Colleges are already Blackstone’s “main source of talent,” but the asset manager now wants “to bring in more candidates directly from schools, including historically black colleges and universities and women’s colleges. Blackstone, which has been working for years to extend its campus reach, says it will directly recruit from 44 schools this academic year. That is up from just nine in 2015.”

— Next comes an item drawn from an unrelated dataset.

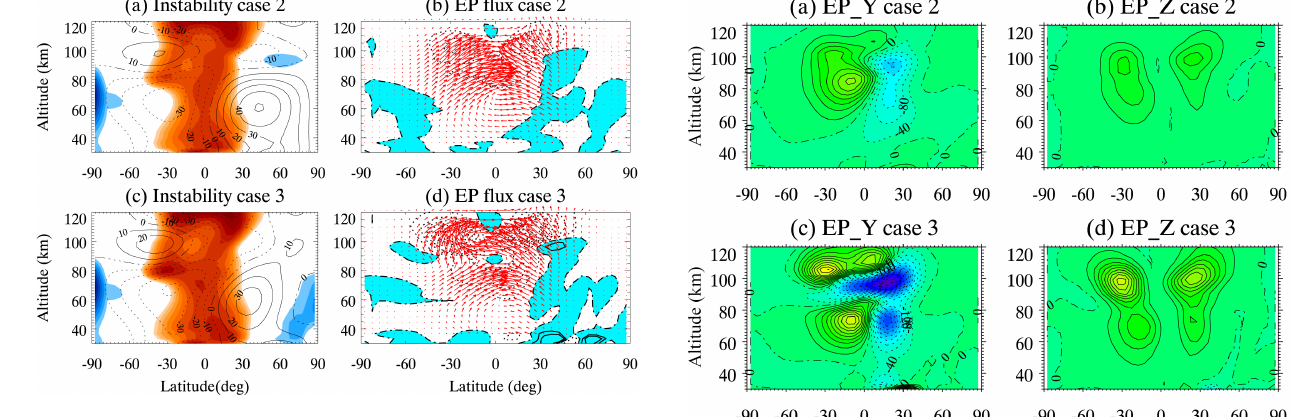
Figure 11. The same as Fig. 7 but for the W2 during model days 15–20 for (a, b) case 2 and (c, d) case 3.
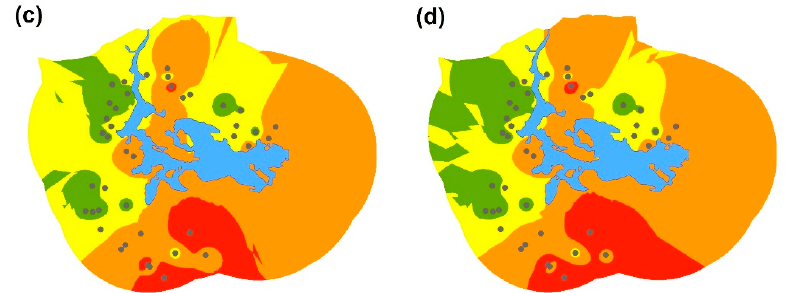
Figure 4. Distribution of irrigation water quality classes based on electrical conductivity during the dry season: ( a ) March, ( b ) April, ( c ) May, and ( d ) June, based on Food and Agriculture Organization of the United Nations irrigation water quality guidelines [29].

The Federal Reserve will release Thursday afternoon “an unprecedented amount of data and commentary on America’s top banks, with potentially far-reaching consequences for the institutions and their shareholders. Its trio of announcements includes the annual stress tests showing how the top 34 banks would fare in a hypothetical crash, and another exercise examining whether the top 18 should be allowed to execute their dividend plans.”
New York Times
“Rising seas and climate change are transforming a fixture of American homeownership that dates back generations: the classic 30-year mortgage,” the Times reports. “Home buyers are increasingly using mortgages that make it easier for them to stop making their monthly payments and walk away from the loan if the home floods or becomes unsellable or unlivable. More banks are getting buyers in coastal areas to make bigger down payments — often as much as 40% of the purchase price, up from the traditional 20% — a sign that lenders have awakened to climate dangers and want to put less of their own money at risk.”
“And in one of the clearest signs that banks are worried about global warming, they are increasingly getting these mortgages off their own books by selling them to government-backed buyers like Fannie Mae, where taxpayers would be on the hook financially if any of the loans fail.”
“Conventional mortgages have survived many financial crises, but they may not survive the climate crisis. This trend also reflects a systematic financial risk for banks and the U.S. taxpayers who ultimately foot the bill.” — Jesse Keenan, an associate professor at Tulane University, discussing the recent trend among some banks to avoid making loans on coastal property.